This component enables you to download files from Google Cloud Storage into Keboola and apply processors.
Table of contents:
[TOC]
Authorization is done via a Google service account. Create an account with permission to list buckets and files and to read files. You can use Storage Admin access for this data source. After creating the service account, download the JSON key and copy and paste it into the authorization section in the configuration.

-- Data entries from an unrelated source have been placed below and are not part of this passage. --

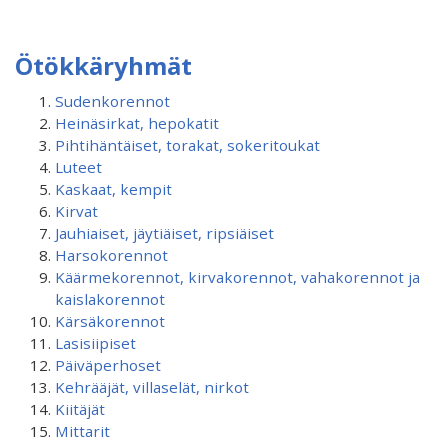
Ötökkäryhmät
Sudenkorennot
Heinäsirkat, hepokatit
Pihtihäntäiset, torakat, sokeritoukat
Luteet
Kaskaat, kempit
Kirvat
Jauhiaiset, jäytiäiset, ripsiäiset
Harsokorennot
Käärmekorennot, kirvakorennot, vahakorennot ja
kaislakorennot
Kärsäkorennot
Lasisiipiset
Päiväperhoset
Kehrääjät, villaselät, nirkot
Kiitäjät
Mittarit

Each row can be configured to download any number of files from one Google Cloud Storage bucket. There are two ways to select files:
-
Using a file path, including wildcards.
- Example:
bucket/2023-?/*.csvorbucket/*/*.xls - Note: The wildcard is not supported in the bucket name.
- Example:
-
Selecting a bucket and files manually.
- The configuration requires loading available buckets and selecting one.
- After saving, it enables listing and selecting files within the chosen bucket.
For each row, you can define storage tags that will be used for all output files of the given row. Also, the downloaded files can be stored in Storage permanently instead of the default 14-day retention.
Each row can have processors applied to the output. Each file is downloaded to the files directory in data, so a move processor must be applied to send it to a table.
To download a CSV file to a table, apply the following processors:
{
"before": [],
"after": [
{
"definition": {
"component": "keboola.processor-move-files"
},
"parameters": {
"direction": "tables",
"addCsvSuffix": false,
"folder": "support-test"
}
},
{
"definition": {
"component": "keboola.processor-create-manifest"
},
"parameters": {
"columns_from": "header"
}
},
{
"definition": {
"component": "keboola.processor-skip-lines"
},
"parameters": {
"lines": 1
}
}
]
}To download XLS or XLSX files and save them to tables, apply the following processors:
{
"before": [],
"after": [
{
"definition": {
"component": "jakub-bartel.processor-xls2csv"
}
},
{
"definition": {
"component": "keboola.processor-move-files"
},
"parameters": {
"direction": "tables"
}
},
{
"definition": {
"component": "keboola.processor-create-manifest"
},
"parameters": {
"columns_from": "header"
}
}
]
}